(Stored records)
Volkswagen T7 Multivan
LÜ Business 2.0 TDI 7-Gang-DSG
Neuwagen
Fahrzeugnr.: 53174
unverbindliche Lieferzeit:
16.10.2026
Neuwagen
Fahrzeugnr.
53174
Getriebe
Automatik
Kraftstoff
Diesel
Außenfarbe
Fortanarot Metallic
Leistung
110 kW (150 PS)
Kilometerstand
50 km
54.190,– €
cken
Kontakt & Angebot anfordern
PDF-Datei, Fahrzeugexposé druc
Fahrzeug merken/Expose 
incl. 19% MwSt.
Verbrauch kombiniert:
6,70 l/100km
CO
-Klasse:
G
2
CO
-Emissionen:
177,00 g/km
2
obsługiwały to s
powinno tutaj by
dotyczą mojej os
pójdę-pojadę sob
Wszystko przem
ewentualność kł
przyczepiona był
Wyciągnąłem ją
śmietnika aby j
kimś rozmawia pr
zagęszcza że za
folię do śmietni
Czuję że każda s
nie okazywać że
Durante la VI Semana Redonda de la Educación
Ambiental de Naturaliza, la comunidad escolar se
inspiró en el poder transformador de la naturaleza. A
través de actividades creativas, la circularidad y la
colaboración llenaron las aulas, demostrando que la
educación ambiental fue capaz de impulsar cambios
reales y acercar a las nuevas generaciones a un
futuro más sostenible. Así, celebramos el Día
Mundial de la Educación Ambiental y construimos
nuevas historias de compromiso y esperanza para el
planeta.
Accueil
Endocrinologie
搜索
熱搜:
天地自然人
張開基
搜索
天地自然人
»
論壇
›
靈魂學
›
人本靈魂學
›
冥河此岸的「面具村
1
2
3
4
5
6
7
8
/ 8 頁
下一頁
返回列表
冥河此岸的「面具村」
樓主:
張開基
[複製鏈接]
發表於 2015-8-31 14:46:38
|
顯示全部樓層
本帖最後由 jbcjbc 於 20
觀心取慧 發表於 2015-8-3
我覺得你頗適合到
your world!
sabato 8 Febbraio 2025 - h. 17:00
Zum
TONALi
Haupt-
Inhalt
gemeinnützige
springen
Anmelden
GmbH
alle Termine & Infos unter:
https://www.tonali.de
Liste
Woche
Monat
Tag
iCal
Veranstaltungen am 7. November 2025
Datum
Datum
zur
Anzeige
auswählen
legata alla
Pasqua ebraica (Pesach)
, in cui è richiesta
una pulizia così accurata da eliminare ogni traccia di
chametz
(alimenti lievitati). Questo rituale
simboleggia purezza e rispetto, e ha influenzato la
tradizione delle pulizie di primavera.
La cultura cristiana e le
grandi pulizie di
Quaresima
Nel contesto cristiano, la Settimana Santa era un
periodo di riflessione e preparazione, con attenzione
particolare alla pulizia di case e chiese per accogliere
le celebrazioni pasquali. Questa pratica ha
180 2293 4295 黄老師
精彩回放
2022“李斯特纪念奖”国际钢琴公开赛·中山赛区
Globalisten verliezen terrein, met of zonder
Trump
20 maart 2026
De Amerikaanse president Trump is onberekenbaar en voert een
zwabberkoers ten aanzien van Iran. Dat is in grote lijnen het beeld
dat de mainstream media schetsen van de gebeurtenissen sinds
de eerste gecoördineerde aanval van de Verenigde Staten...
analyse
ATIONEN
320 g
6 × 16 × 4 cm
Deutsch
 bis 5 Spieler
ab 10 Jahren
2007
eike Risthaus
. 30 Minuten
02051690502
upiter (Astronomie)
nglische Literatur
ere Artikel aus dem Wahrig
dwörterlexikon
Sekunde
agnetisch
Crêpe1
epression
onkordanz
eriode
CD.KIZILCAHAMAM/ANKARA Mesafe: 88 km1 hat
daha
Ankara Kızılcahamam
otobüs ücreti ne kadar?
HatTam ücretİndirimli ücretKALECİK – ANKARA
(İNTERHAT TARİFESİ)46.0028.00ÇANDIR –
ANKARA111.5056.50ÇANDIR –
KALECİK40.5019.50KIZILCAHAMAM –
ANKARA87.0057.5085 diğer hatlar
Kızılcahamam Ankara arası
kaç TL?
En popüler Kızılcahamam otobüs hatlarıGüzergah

**WHAT THIS TASK INVOLVES:** Please restate each record exactly as it reads.

**SOLVED EXERCISE:**
Volkswagen T7 Multivan
LÜ Business 2.0 TDI 7-Gang-DSG
Neuwagen
Fahrzeugnr.: 53174
unverbindliche Lieferzeit:
16.10.2026
Neuwagen
Fahrzeugnr.
53174
Getriebe
Automatik
Kraftstoff
Diesel
Außenfarbe
Fortanarot Metallic
Leistung
110 kW (150 PS)
Kilometerstand
50 km
54.190,– €
cken
Kontakt & Angebot anfordern
PDF-Datei, Fahrzeugexposé druc
Fahrzeug merken/Expose 
incl. 19% MwSt.
Verbrauch kombiniert:
6,70 l/100km
CO
-Klasse:
G
2
CO
-Emissionen:
177,00 g/km
2
obsługiwały to s
powinno tutaj by
dotyczą mojej os
pójdę-pojadę sob
Wszystko przem
ewentualność kł
przyczepiona był
Wyciągnąłem ją
śmietnika aby j
kimś rozmawia pr
zagęszcza że za
folię do śmietni
Czuję że każda s
nie okazywać że
Durante la VI Semana Redonda de la Educación
Ambiental de Naturaliza, la comunidad escolar se
inspiró en el poder transformador de la naturaleza. A
través de actividades creativas, la circularidad y la
colaboración llenaron las aulas, demostrando que la
educación ambiental fue capaz de impulsar cambios
reales y acercar a las nuevas generaciones a un
futuro más sostenible. Así, celebramos el Día
Mundial de la Educación Ambiental y construimos
nuevas historias de compromiso y esperanza para el
planeta.
Accueil
Endocrinologie
搜索
熱搜:
天地自然人
張開基
搜索
天地自然人
»
論壇
›
靈魂學
›
人本靈魂學
›
冥河此岸的「面具村
1
2
3
4
5
6
7
8
/ 8 頁
下一頁
返回列表
冥河此岸的「面具村」
樓主:
張開基
[複製鏈接]
發表於 2015-8-31 14:46:38
|
顯示全部樓層
本帖最後由 jbcjbc 於 20
觀心取慧 發表於 2015-8-3
我覺得你頗適合到
your world!
sabato 8 Febbraio 2025 - h. 17:00
Zum
TONALi
Haupt-
Inhalt
gemeinnützige
springen
Anmelden
GmbH
alle Termine & Infos unter:
https://www.tonali.de
Liste
Woche
Monat
Tag
iCal
Veranstaltungen am 7. November 2025
Datum
Datum
zur
Anzeige
auswählen
legata alla
Pasqua ebraica (Pesach)
, in cui è richiesta
una pulizia così accurata da eliminare ogni traccia di
chametz
(alimenti lievitati). Questo rituale
simboleggia purezza e rispetto, e ha influenzato la
tradizione delle pulizie di primavera.
La cultura cristiana e le
grandi pulizie di
Quaresima
Nel contesto cristiano, la Settimana Santa era un
periodo di riflessione e preparazione, con attenzione
particolare alla pulizia di case e chiese per accogliere
le celebrazioni pasquali. Questa pratica ha
180 2293 4295 黄老師
精彩回放
2022“李斯特纪念奖”国际钢琴公开赛·中山赛区
Globalisten verliezen terrein, met of zonder
Trump
20 maart 2026
De Amerikaanse president Trump is onberekenbaar en voert een
zwabberkoers ten aanzien van Iran. Dat is in grote lijnen het beeld
dat de mainstream media schetsen van de gebeurtenissen sinds
de eerste gecoördineerde aanval van de Verenigde Staten...
analyse
ATIONEN
320 g
6 × 16 × 4 cm
Deutsch
 bis 5 Spieler
ab 10 Jahren
2007
eike Risthaus
. 30 Minuten
02051690502
upiter (Astronomie)
nglische Literatur
ere Artikel aus dem Wahrig
dwörterlexikon
Sekunde
agnetisch
Crêpe1
epression
onkordanz
eriode
CD.KIZILCAHAMAM/ANKARA Mesafe: 88 km1 hat
daha
Ankara Kızılcahamam
otobüs ücreti ne kadar?
HatTam ücretİndirimli ücretKALECİK – ANKARA
(İNTERHAT TARİFESİ)46.0028.00ÇANDIR –
ANKARA111.5056.50ÇANDIR –
KALECİK40.5019.50KIZILCAHAMAM –
ANKARA87.0057.5085 diğer hatlar
Kızılcahamam Ankara arası
kaç TL?
En popüler Kızılcahamam otobüs hatlarıGüzergah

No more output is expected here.